SUPPLIED DATA below:

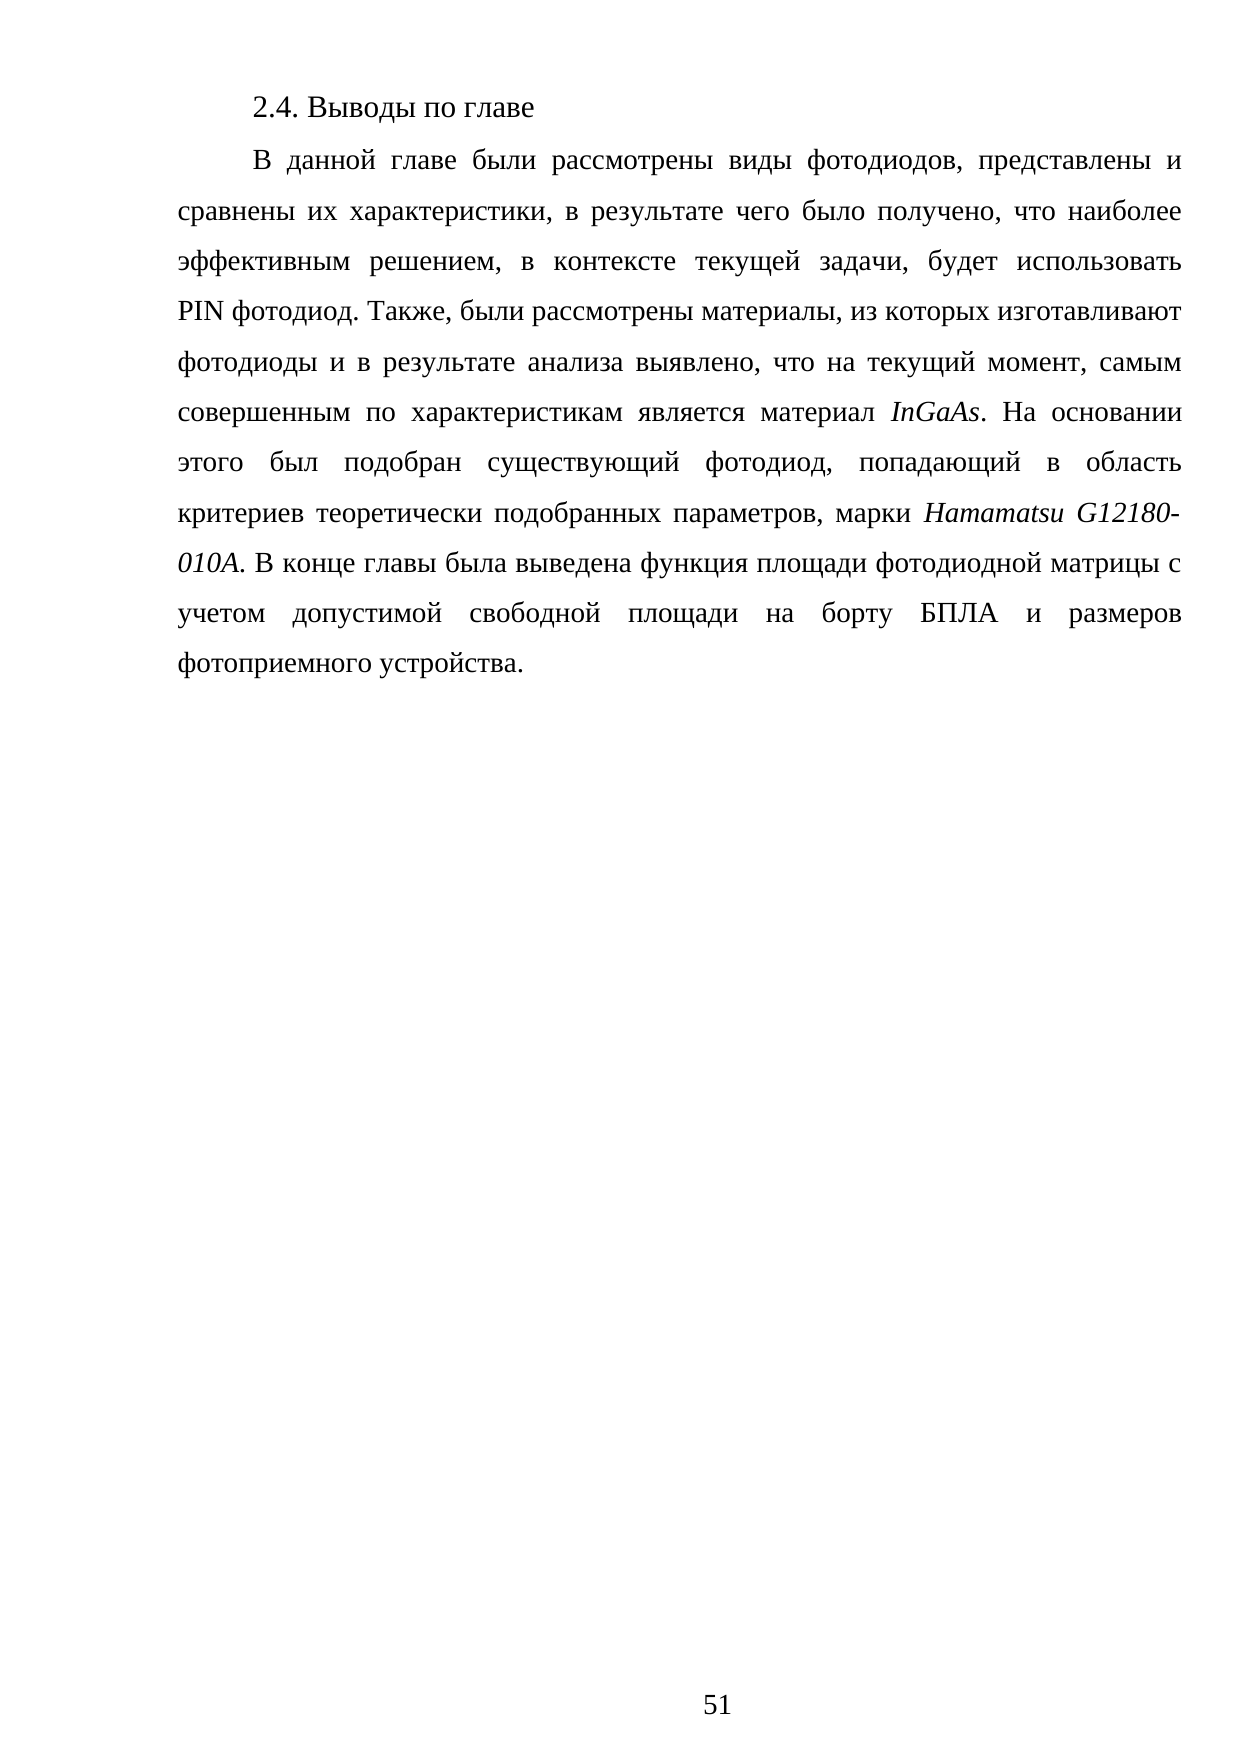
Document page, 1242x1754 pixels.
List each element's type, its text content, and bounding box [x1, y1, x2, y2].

subtitle 2.4. Выводы по главе [177, 89, 1183, 124]
text В данной главе были рассмотрены виды фотодиодов, представлены и сравнены их характеристики, в результате чего было получено, что наиболее эффективным решением, в контексте текущей задачи, будет использовать PIN фотодиод. Также, были рассмотрены материалы, из которых изготавливают фотодиоды и в результате анализа выявлено, что на текущий момент, самым совершенным по характеристикам является материал InGaAs. На основании этого был подобран существующий фотодиод, попадающий в область критериев теоретически подобранных параметров, марки Hamamatsu G12180-010A. В конце главы была выведена функция площади фотодиодной матрицы с учетом допустимой свободной площади на борту БПЛА и размеров фотоприемного устройства. [177, 142, 1183, 679]
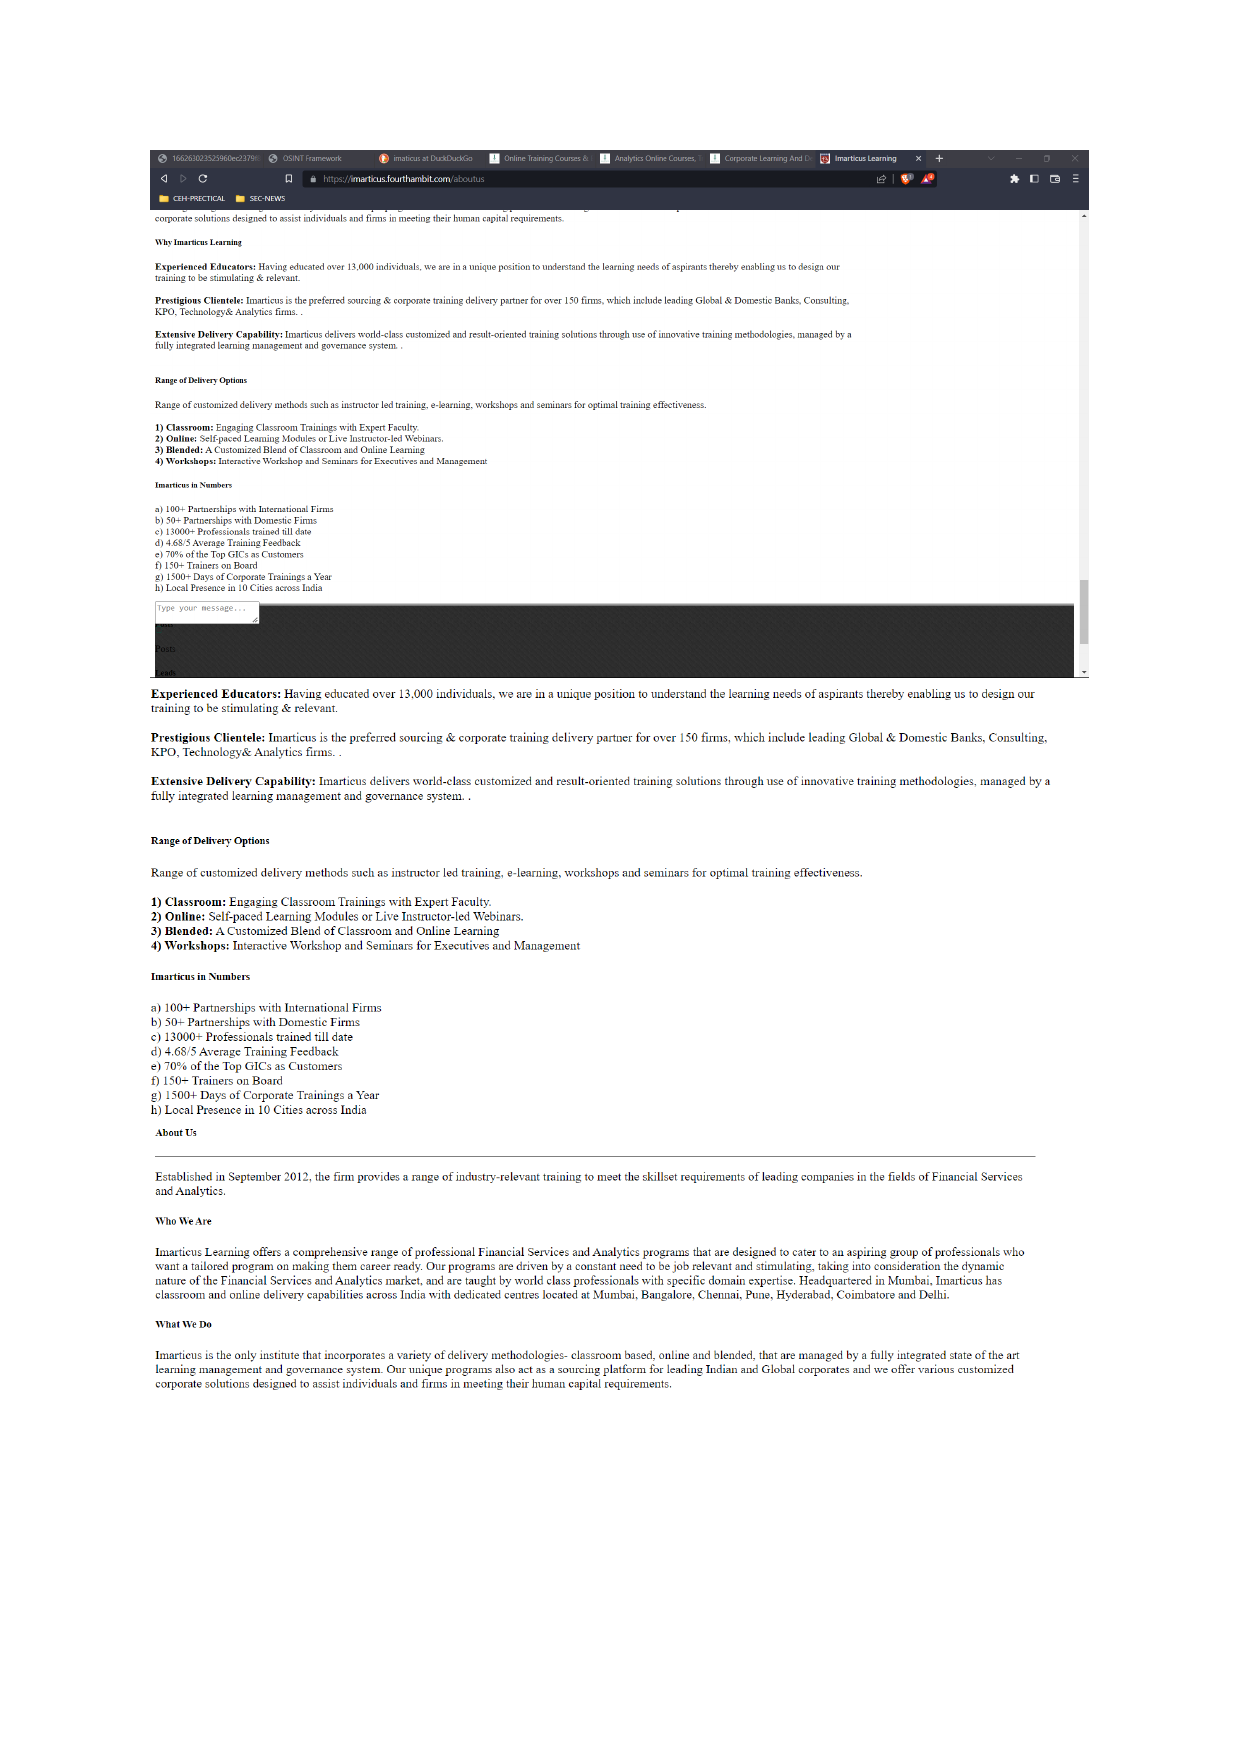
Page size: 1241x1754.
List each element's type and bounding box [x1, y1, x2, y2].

End of SUPPLIED DATA.

§ **WRITTEN TASK**: The copy should match each line above exactly and contain no images.

§ **EXERCISE RESULT**:
Document page, 1242x1754 pixels.
List each element's type, its text content, and bounding box [x1, y1, x2, y2].

subtitle 2.4. Выводы по главе [177, 89, 1183, 124]
text В данной главе были рассмотрены виды фотодиодов, представлены и сравнены их характеристики, в результате чего было получено, что наиболее эффективным решением, в контексте текущей задачи, будет использовать PIN фотодиод. Также, были рассмотрены материалы, из которых изготавливают фотодиоды и в результате анализа выявлено, что на текущий момент, самым совершенным по характеристикам является материал InGaAs. На основании этого был подобран существующий фотодиод, попадающий в область критериев теоретически подобранных параметров, марки Hamamatsu G12180-010A. В конце главы была выведена функция площади фотодиодной матрицы с учетом допустимой свободной площади на борту БПЛА и размеров фотоприемного устройства. [177, 142, 1183, 679]
Page size: 1241x1754.
List each element's type and bounding box [x1, y1, x2, y2].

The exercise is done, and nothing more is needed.